### Goal of the exercise:
Once the line with "жолаушылар пойыз 2020ж. 25, 27, 29 тамыз және" is found in the entries below, print it and each following line exactly, stopping after the line with "жөнелтілуі., Нұр-Сұлтан – Нұрлы жолға келуі"; print nothing else.

### Exercise inputs:
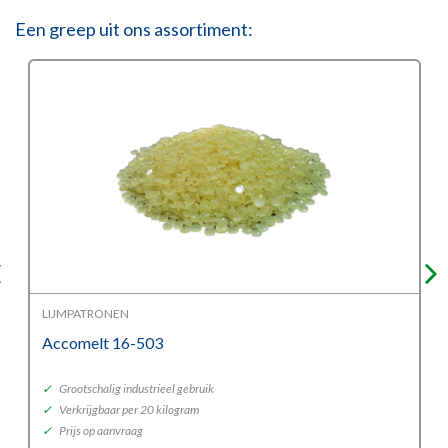
Een greep uit ons assortiment:
LIJMPATRONEN
Accomelt 16-503
✓
Grootschalig industrieel gebruik
✓
Verkrijgbaar per 20 kilogram
✓
Prijs op aanvraag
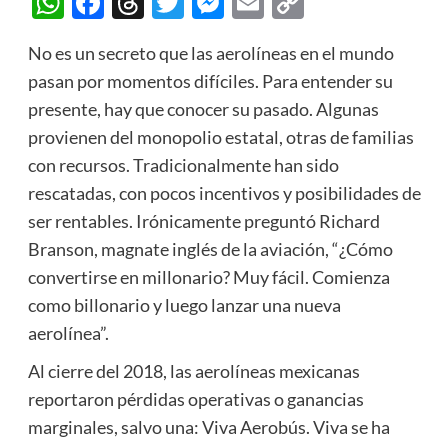
WhatsApp
Facebook
Threads
Twitter
Messenger
Email
Copy
Link
No es un secreto que las aerolíneas en el mundo
pasan por momentos difíciles. Para entender su
presente, hay que conocer su pasado. Algunas
provienen del monopolio estatal, otras de familias
con recursos. Tradicionalmente han sido
rescatadas, con pocos incentivos y posibilidades de
ser rentables. Irónicamente preguntó Richard
Branson, magnate inglés de la aviación, “¿Cómo
convertirse en millonario? Muy fácil. Comienza
como billonario y luego lanzar una nueva
aerolínea”.
Al cierre del 2018, las aerolíneas mexicanas
reportaron pérdidas operativas o ganancias
marginales, salvo una: Viva Aerobús. Viva se ha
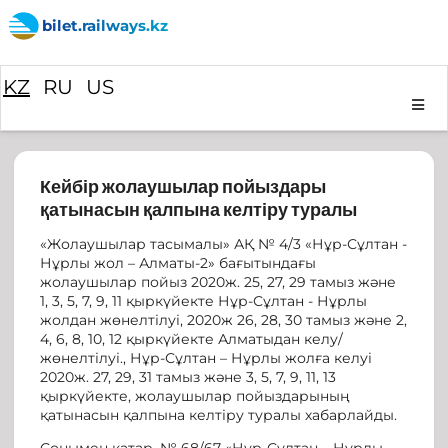
bilet.railways.kz
KZ
RU
US
Кейбір жолаушылар пойыздары
қатынасын қалпына келтіру туралы
«Жолаушылар тасымалы» АҚ № 4/3 «Нұр-Сұлтан -
Нұрлы жол – Алматы-2» бағытындағы
жолаушылар пойыз 2020ж. 25, 27, 29 тамыз және
1, 3, 5, 7, 9, 11 қыркүйекте Нұр-Сұлтан - Нұрлы
жолдан жөнелтілуі, 2020ж 26, 28, 30 тамыз және 2,
4, 6, 8, 10, 12 қыркүйекте Алматыдан келу/
жөнелтілуі., Нұр-Сұлтан – Нұрлы жолға келуі
2020ж. 27, 29, 31 тамыз және 3, 5, 7, 9, 11, 13
қыркүйекте, жолаушылар пойыздарының
қатынасын қалпына келтіру туралы хабарлайды.
Сонымен қатар, № 68/67 «Нұр-Сұлтан – Нұрлы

### Task response:
жолаушылар пойыз 2020ж. 25, 27, 29 тамыз және
1, 3, 5, 7, 9, 11 қыркүйекте Нұр-Сұлтан - Нұрлы
жолдан жөнелтілуі, 2020ж 26, 28, 30 тамыз және 2,
4, 6, 8, 10, 12 қыркүйекте Алматыдан келу/
жөнелтілуі., Нұр-Сұлтан – Нұрлы жолға келуі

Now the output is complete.